Amelina’s passing was announced by the freedom-of-expression group PEN on Sunday night, Polish state news agency PAP reported.
PEN Ukraine wrote on its Facebook page: “With our greatest pain, we inform you that Ukrainian writer Victoria Amelina passed away on July 1st in Mechnikov Hospital in Dnipro.”
Amelina, 37, was wounded when a Russian missile destroyed a pizza restaurant in Kramatorsk, in Ukraine’s eastern Donetsk region, on June 27, killing 12 people, including four children, and wounding dozens, Britain’s The Guardian newspaper reported.
She was hospitalised with “multiple skull fractures,” according to doctors treating the injured.
Amelina had been in the city with a delegation of Colombian journalists and writers, The Guardian reported.
Since Russia launched its full-scale invasion in February last year, Amelina had been working to document Russian war crimes in Ukraine, PEN Ukraine said.
She also worked with children near the front line, the PAP news agency reported.
As part of her work, Amelina discovered the diary of Volodymyr Vakulenko, a fellow author who was illegally detained and killed by Russian soldiers in the eastern city of Izyum at the start of the war, according to PAP.
The diary, which was buried in Vakulenko's garden, served as a real-time documentation of Russian war crimes, The Guardian reported.
Born in the western Ukrainian city of Lviv in 1986, Amelina wrote poems, prose and essays, many of which were translated into English, German, Polish and other languages, PEN Ukraine said.

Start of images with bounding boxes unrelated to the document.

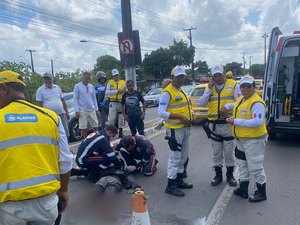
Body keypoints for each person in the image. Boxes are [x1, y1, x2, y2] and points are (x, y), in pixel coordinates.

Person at [0, 70, 73, 225]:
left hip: (9, 207)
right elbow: (65, 160)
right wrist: (64, 190)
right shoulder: (50, 117)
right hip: (46, 203)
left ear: (4, 89)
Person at [226, 75, 268, 202]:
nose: (245, 88)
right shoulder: (241, 99)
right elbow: (234, 105)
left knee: (255, 166)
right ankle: (243, 189)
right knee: (242, 164)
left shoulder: (256, 102)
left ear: (253, 87)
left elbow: (257, 121)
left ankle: (261, 192)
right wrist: (226, 107)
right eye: (242, 86)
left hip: (254, 140)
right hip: (241, 140)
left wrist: (235, 121)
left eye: (248, 86)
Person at [197, 65, 241, 187]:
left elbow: (240, 101)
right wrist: (208, 90)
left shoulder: (234, 84)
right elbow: (201, 103)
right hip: (214, 126)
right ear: (212, 77)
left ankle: (230, 175)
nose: (218, 77)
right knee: (216, 153)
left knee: (228, 152)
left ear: (224, 74)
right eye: (215, 75)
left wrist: (227, 106)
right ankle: (218, 175)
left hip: (228, 125)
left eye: (219, 75)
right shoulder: (210, 87)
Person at [158, 65, 194, 197]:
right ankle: (171, 185)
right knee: (175, 157)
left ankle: (179, 180)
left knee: (183, 156)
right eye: (178, 77)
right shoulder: (167, 92)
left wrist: (192, 114)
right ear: (172, 77)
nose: (181, 79)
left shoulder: (181, 90)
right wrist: (179, 116)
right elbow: (161, 112)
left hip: (184, 128)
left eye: (183, 76)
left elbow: (187, 107)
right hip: (174, 130)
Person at [36, 72, 70, 138]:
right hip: (49, 116)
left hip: (61, 114)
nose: (47, 80)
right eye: (45, 79)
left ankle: (66, 147)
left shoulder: (57, 88)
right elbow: (38, 105)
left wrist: (67, 112)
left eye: (48, 79)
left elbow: (62, 100)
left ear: (52, 79)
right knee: (53, 134)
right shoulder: (40, 90)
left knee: (65, 133)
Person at [73, 71, 99, 138]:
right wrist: (76, 110)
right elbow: (75, 98)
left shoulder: (91, 86)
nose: (88, 80)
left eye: (89, 78)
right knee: (84, 127)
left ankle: (96, 139)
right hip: (82, 109)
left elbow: (94, 98)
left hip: (91, 108)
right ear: (83, 77)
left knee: (95, 125)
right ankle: (85, 140)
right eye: (86, 78)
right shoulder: (77, 86)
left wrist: (96, 109)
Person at [107, 69, 126, 138]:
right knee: (111, 119)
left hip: (121, 102)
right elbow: (107, 92)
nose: (116, 77)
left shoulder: (123, 82)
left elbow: (126, 90)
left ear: (119, 75)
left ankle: (121, 132)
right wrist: (117, 91)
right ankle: (110, 133)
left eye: (117, 75)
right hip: (113, 103)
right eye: (114, 76)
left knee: (121, 118)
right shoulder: (110, 83)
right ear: (112, 76)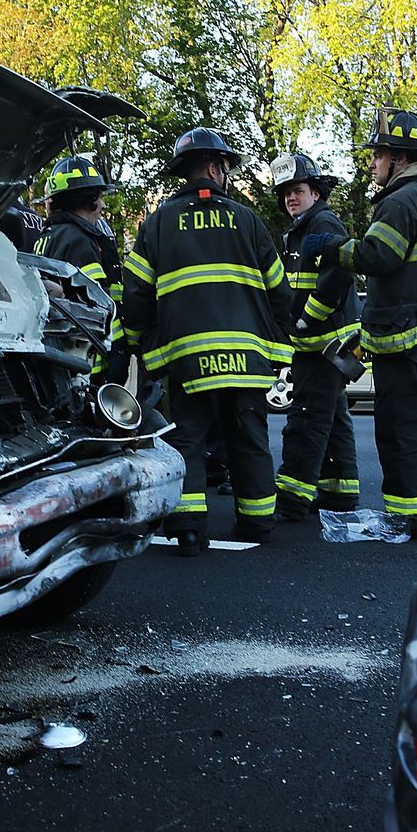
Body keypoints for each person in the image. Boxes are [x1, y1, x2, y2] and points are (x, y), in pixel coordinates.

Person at [307, 109, 417, 538]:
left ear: (398, 157)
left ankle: (408, 517)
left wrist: (333, 247)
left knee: (402, 430)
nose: (371, 164)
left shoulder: (400, 201)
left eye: (377, 155)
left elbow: (378, 255)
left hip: (406, 339)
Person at [122, 127, 291, 555]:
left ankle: (189, 530)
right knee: (249, 439)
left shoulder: (159, 223)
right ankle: (258, 522)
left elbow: (136, 293)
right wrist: (279, 340)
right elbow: (279, 290)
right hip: (246, 357)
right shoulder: (247, 220)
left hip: (187, 358)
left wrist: (141, 343)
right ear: (216, 169)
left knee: (187, 440)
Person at [268, 152, 360, 520]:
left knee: (306, 419)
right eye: (287, 192)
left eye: (298, 191)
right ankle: (340, 492)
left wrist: (307, 319)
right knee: (332, 418)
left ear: (316, 193)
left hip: (324, 345)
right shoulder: (303, 227)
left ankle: (292, 498)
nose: (291, 197)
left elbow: (339, 275)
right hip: (323, 346)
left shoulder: (323, 223)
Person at [32, 155, 125, 375]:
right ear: (89, 199)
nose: (103, 205)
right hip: (88, 362)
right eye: (100, 198)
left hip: (57, 354)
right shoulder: (79, 241)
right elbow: (97, 304)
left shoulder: (47, 236)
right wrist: (116, 357)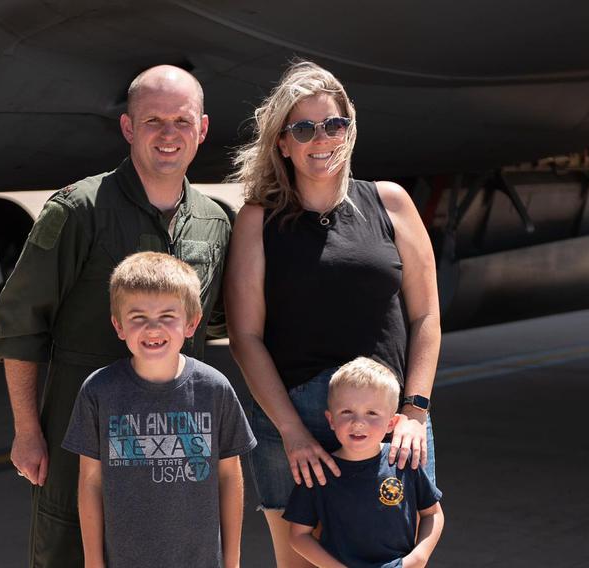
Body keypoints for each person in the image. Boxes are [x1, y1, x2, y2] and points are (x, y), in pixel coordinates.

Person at [0, 65, 231, 567]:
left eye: (182, 121)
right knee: (71, 547)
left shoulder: (214, 222)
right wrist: (27, 430)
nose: (169, 134)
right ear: (128, 127)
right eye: (153, 121)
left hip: (177, 441)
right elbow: (20, 327)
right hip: (83, 429)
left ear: (202, 129)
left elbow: (220, 324)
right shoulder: (80, 209)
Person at [226, 60, 441, 567]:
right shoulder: (258, 221)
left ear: (350, 128)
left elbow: (426, 317)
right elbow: (245, 337)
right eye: (303, 128)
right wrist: (291, 432)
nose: (321, 138)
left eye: (334, 124)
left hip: (388, 421)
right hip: (294, 420)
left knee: (397, 558)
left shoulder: (392, 203)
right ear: (282, 142)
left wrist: (413, 412)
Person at [62, 252, 256, 568]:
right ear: (118, 325)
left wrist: (232, 561)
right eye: (138, 317)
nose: (153, 328)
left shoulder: (214, 389)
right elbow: (91, 481)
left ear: (192, 323)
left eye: (168, 316)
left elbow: (229, 477)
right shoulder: (98, 391)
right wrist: (93, 562)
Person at [283, 357, 444, 568]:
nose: (358, 422)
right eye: (347, 412)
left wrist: (418, 558)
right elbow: (298, 535)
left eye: (372, 413)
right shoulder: (318, 472)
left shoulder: (403, 462)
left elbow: (433, 514)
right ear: (331, 420)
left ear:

Her works translated into Polish include the 2017 novel Dom’s Dream Kingdom, which was shortlisted for the 2019 European Union Prize for Literature, according to news outlets.
In 2021, Amelina won the Joseph Conrad Literary Prize, awarded by the Polish Institute in Kyiv, the PAP news agency reported.
Russia invaded Ukraine on February 24, 2022, launching the largest military campaign in Europe since World War II.
Monday is day 495 of Russia’s war on Ukraine.